In a matter of days, the US bond market has noted changed tones from Federal Reserve officials and has quickly repriced the chances that the US central bank will raise interest rates in March.
However, how the currency markets will see the US dollar’s consequent trajectory remains to be seen.
Investors with long memories may recall that the multiple rate increases begun by the Federal Reserve in February 1994 were actually accompanied by weakness in the American currency. The dollar’s index value versus a basket of major trading partners’ currencies fell to 80.8 in June 1995 from 91.1 when the Greenspan Fed started raising the rate.
That doesn’t mean the dollar should now trend down.
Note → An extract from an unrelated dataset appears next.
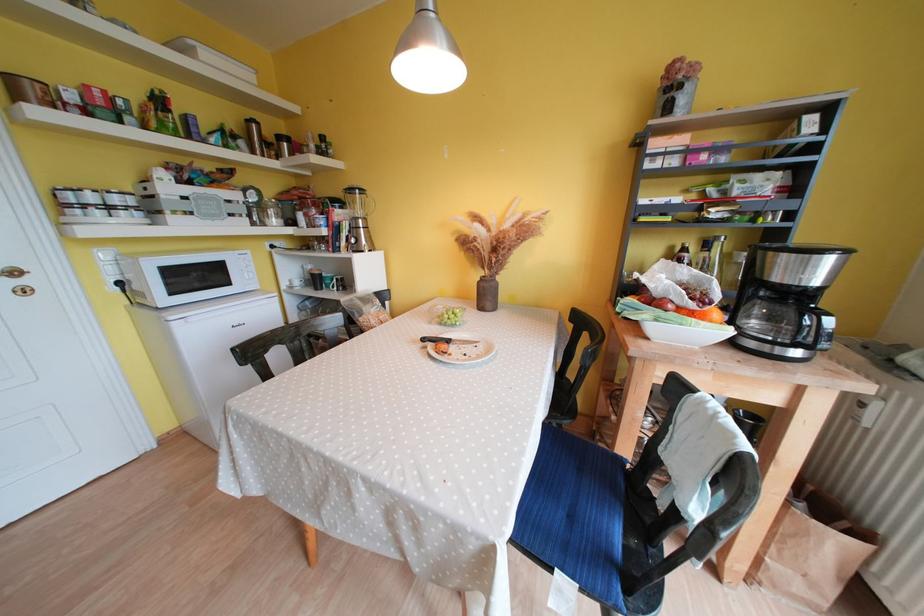
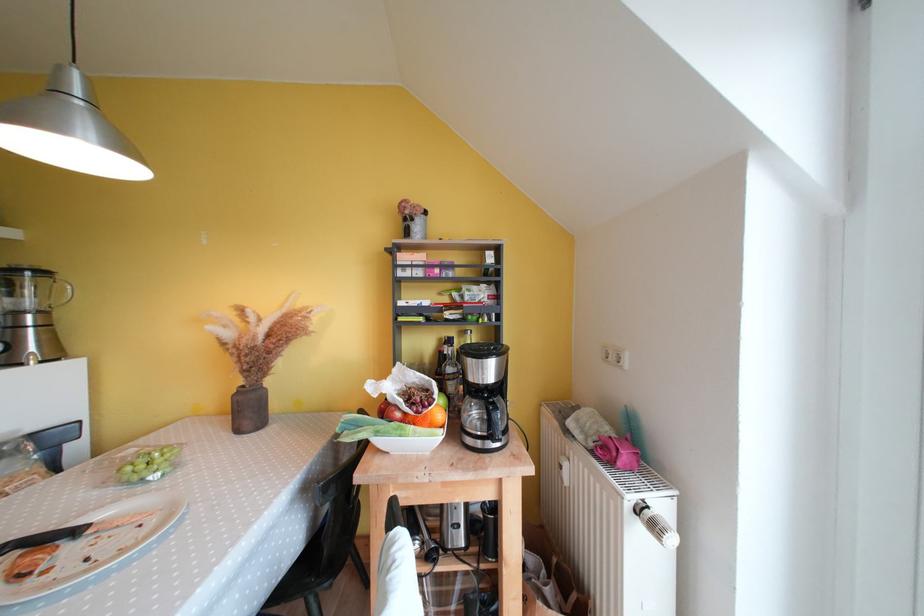
Find the pixel in the second image that matches point (677, 252) in the first image.

(446, 342)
This is not 1994. But it perhaps does mean that investors should not necessarily assume that from this point the dollar will uniformly rise in value as the Fed rate goes up.
Fed Chair Janet Yellen does sound more hawkish, saying on Friday that “at our meeting later this month, the committee will evaluate whether employment and inflation are continuing to evolve in line with our expectations, in which case a further adjustment of the federal funds rate would likely be appropriate.”
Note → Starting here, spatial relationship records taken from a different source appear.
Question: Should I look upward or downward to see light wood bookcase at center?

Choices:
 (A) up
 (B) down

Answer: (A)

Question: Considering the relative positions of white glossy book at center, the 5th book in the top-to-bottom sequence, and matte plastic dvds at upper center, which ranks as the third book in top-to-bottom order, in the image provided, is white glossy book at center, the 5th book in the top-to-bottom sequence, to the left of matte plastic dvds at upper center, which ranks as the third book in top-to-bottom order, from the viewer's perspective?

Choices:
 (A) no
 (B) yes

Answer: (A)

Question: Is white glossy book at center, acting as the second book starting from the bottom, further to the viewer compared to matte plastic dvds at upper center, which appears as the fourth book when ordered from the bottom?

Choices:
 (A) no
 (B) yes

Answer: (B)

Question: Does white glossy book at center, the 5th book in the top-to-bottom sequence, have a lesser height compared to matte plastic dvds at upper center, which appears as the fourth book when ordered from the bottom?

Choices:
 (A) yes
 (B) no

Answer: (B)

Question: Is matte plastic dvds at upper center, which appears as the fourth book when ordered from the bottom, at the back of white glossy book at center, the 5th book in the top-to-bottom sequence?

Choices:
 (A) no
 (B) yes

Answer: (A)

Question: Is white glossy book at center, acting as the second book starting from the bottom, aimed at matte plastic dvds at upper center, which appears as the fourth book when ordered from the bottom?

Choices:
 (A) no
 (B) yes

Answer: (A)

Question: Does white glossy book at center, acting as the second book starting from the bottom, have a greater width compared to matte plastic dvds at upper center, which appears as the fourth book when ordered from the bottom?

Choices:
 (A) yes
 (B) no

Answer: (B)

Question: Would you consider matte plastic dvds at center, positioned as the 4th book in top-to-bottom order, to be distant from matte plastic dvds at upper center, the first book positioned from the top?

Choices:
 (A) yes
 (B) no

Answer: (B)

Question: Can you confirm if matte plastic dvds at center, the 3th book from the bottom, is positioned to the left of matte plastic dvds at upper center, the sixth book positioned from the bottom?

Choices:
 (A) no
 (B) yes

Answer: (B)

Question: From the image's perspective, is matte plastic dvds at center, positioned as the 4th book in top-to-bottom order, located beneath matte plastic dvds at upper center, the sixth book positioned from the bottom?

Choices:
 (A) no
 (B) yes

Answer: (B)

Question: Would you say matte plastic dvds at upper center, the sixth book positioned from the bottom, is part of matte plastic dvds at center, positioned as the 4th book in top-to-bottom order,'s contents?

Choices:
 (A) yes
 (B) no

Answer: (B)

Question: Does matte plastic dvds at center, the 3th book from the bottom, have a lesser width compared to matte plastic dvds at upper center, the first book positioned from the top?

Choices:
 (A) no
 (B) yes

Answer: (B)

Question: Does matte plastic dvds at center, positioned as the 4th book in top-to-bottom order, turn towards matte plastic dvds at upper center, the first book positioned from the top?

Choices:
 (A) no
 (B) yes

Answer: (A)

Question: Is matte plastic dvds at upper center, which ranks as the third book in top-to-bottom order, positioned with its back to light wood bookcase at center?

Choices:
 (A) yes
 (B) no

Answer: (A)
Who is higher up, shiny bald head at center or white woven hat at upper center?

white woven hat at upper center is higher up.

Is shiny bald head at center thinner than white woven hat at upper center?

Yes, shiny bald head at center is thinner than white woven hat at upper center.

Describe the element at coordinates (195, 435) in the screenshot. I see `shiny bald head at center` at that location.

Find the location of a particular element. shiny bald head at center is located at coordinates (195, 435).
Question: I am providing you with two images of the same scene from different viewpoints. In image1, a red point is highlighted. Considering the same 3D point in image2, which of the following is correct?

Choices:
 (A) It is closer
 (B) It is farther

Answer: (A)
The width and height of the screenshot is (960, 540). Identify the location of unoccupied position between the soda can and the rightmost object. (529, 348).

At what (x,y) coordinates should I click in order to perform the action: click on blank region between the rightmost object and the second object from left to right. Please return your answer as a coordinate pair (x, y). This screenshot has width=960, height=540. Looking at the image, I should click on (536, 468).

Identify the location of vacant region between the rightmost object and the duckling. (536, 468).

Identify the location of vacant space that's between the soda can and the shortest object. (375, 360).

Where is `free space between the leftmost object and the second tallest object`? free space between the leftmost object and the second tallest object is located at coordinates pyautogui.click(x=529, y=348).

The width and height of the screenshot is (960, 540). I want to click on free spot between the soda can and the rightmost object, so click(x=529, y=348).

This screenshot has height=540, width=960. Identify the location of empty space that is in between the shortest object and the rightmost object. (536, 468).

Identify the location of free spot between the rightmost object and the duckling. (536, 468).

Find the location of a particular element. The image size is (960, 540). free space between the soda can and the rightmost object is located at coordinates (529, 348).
Nevertheless, even if a March increase suddenly seems set in stone, the currency markets may yet take a more nuanced view of how that should be reflected in dollar strength.
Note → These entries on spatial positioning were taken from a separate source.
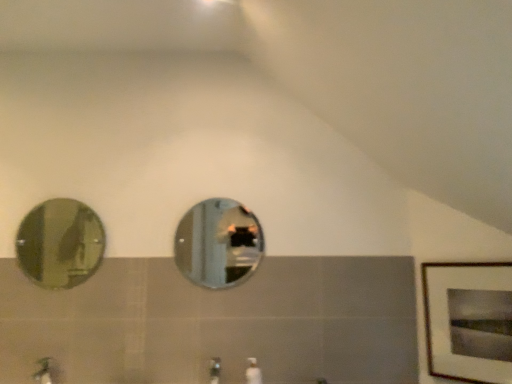
Question: Is white glossy soap dispenser at center smaller than silver reflective mirror at center, the 1th mirror when ordered from right to left?

Choices:
 (A) yes
 (B) no

Answer: (A)

Question: Considering the relative positions of white glossy soap dispenser at center and silver reflective mirror at center, the 1th mirror when ordered from right to left, in the image provided, is white glossy soap dispenser at center to the left of silver reflective mirror at center, the 1th mirror when ordered from right to left, from the viewer's perspective?

Choices:
 (A) no
 (B) yes

Answer: (A)

Question: Is white glossy soap dispenser at center aimed at silver reflective mirror at center, the second mirror from the left?

Choices:
 (A) no
 (B) yes

Answer: (A)

Question: Is white glossy soap dispenser at center completely or partially outside of silver reflective mirror at center, the second mirror from the left?

Choices:
 (A) yes
 (B) no

Answer: (A)

Question: Is white glossy soap dispenser at center further to the viewer compared to silver reflective mirror at center, the second mirror from the left?

Choices:
 (A) no
 (B) yes

Answer: (A)

Question: Considering the positions of point (260, 369) and point (64, 276), is point (260, 369) closer or farther from the camera than point (64, 276)?

Choices:
 (A) farther
 (B) closer

Answer: (B)

Question: Is white glossy soap dispenser at center bigger or smaller than green glass mirror at left, acting as the 1th mirror starting from the left?

Choices:
 (A) small
 (B) big

Answer: (A)

Question: Visually, is white glossy soap dispenser at center positioned to the left or to the right of green glass mirror at left, acting as the 1th mirror starting from the left?

Choices:
 (A) left
 (B) right

Answer: (B)

Question: Relative to green glass mirror at left, which is counted as the 2th mirror, starting from the right, is white glossy soap dispenser at center in front or behind?

Choices:
 (A) front
 (B) behind

Answer: (A)

Question: Considering the positions of brushed metal faucet at lower center, the 2th faucet positioned from the left, and wooden framed print at right in the image, is brushed metal faucet at lower center, the 2th faucet positioned from the left, taller or shorter than wooden framed print at right?

Choices:
 (A) tall
 (B) short

Answer: (B)

Question: From a real-world perspective, is brushed metal faucet at lower center, the 2th faucet positioned from the left, physically located above or below wooden framed print at right?

Choices:
 (A) above
 (B) below

Answer: (B)

Question: From the image's perspective, is brushed metal faucet at lower center, the 2th faucet positioned from the left, located above or below wooden framed print at right?

Choices:
 (A) below
 (B) above

Answer: (A)

Question: In terms of width, does brushed metal faucet at lower center, the first faucet viewed from the right, look wider or thinner when compared to wooden framed print at right?

Choices:
 (A) wide
 (B) thin

Answer: (A)

Question: Is silver reflective mirror at center, the second mirror from the left, to the left or to the right of wooden framed print at right in the image?

Choices:
 (A) left
 (B) right

Answer: (A)

Question: From the image's perspective, is silver reflective mirror at center, the second mirror from the left, positioned above or below wooden framed print at right?

Choices:
 (A) below
 (B) above

Answer: (B)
Derek Halpenny, European head of global market research at Japan’s Bank of Tokyo-Mitsubishi UFJ (BTMU), wrote on Thursday that “a [US] rate hike as soon as this month is now viewed as almost a done deal” and that the fixed income market “can no longer be as complacent over the prospect of tighter monetary policy.”
But, Halpenny added, while “the developments are clearly supportive for the US dollar” the greenback “has strengthened only modestly so far.”
BTMU feels this is partly explained by the fact that “the Fed’s trade-weighted US dollar index against the other major currencies has already strengthened by almost 40 per cent” over the last six years, concluding that “the hurdle for further US dollar strength now appears higher.”
London-based Eurizon SLJ Capital’s Stephen Li Jen, also writing on Thursday, ascribed the fact that “the dollar has not been trading well in recent weeks” to “the rest of the world … performing just as well as the US has” and to “dollar-negative rhetoric from some of the officials from the Trump administration.”
Nevertheless Jen still believes that the attractions of the greenback over other currencies will still win out and thinks it is right to “be patient with the dollar.”
But even if Jen is right and the dollar ultimately clears the higher hurdle that BTMU alluded to, there is still the question of whether a further dollar rise would be general or selective.
Selective greenback strength was even evident during its more general fall in the dollar index in 1994-95.
Most notably, the greenback eventually soared versus the Mexican peso as higher US rates encouraged capital flight out of Mexico’s currency into the dollar and ultimately forced Mexico to devalue its currency in December 1994, triggering the so-called “Tequila Crisis” and January 1995’s US-led US$50 billion bailout of Mexico.
As for 2017, with another Fed rate rise seemingly imminent, traders might naturally see value in the dollar versus the yen given that while the US central bank is in hiking mode, the Bank of Japan certainly is not. Time will tell.
If the currency markets feel the Fed’s actions will affect US consumption, and given the time-lag before Trump’s economic stimulus plans kick in, commodity currencies such as the Australian and Canadian dollars might slip against the greenback.
Given the scale of American consumers’ appetite for Chinese goods, the currency market might even target a weaker yuan versus the dollar, which could then could have a knock-on effect on the euro/dollar and dollar/yen exchange rates.
With China managing the yuan on a basket basis, in a circumstance where the bilateral dollar/yuan rate was rising, currency markets might assume Beijing would prefer a counterbalancing rise in the yuan’s value versus the euro and the yen to maintain the yuan basket’s stability.
If so, traders might then act on an assumption China could be a natural buyer of dollars against both the euro and the yen as the way of maintaining that stability.
The foreign exchange market may well conclude that, unlike in 1994-95, Fed rate rises in 2017 lend themselves to further dollar strength. But just because the Fed is back on the rate-rise trail doesn’t mean the currency market will blindly buy the greenback.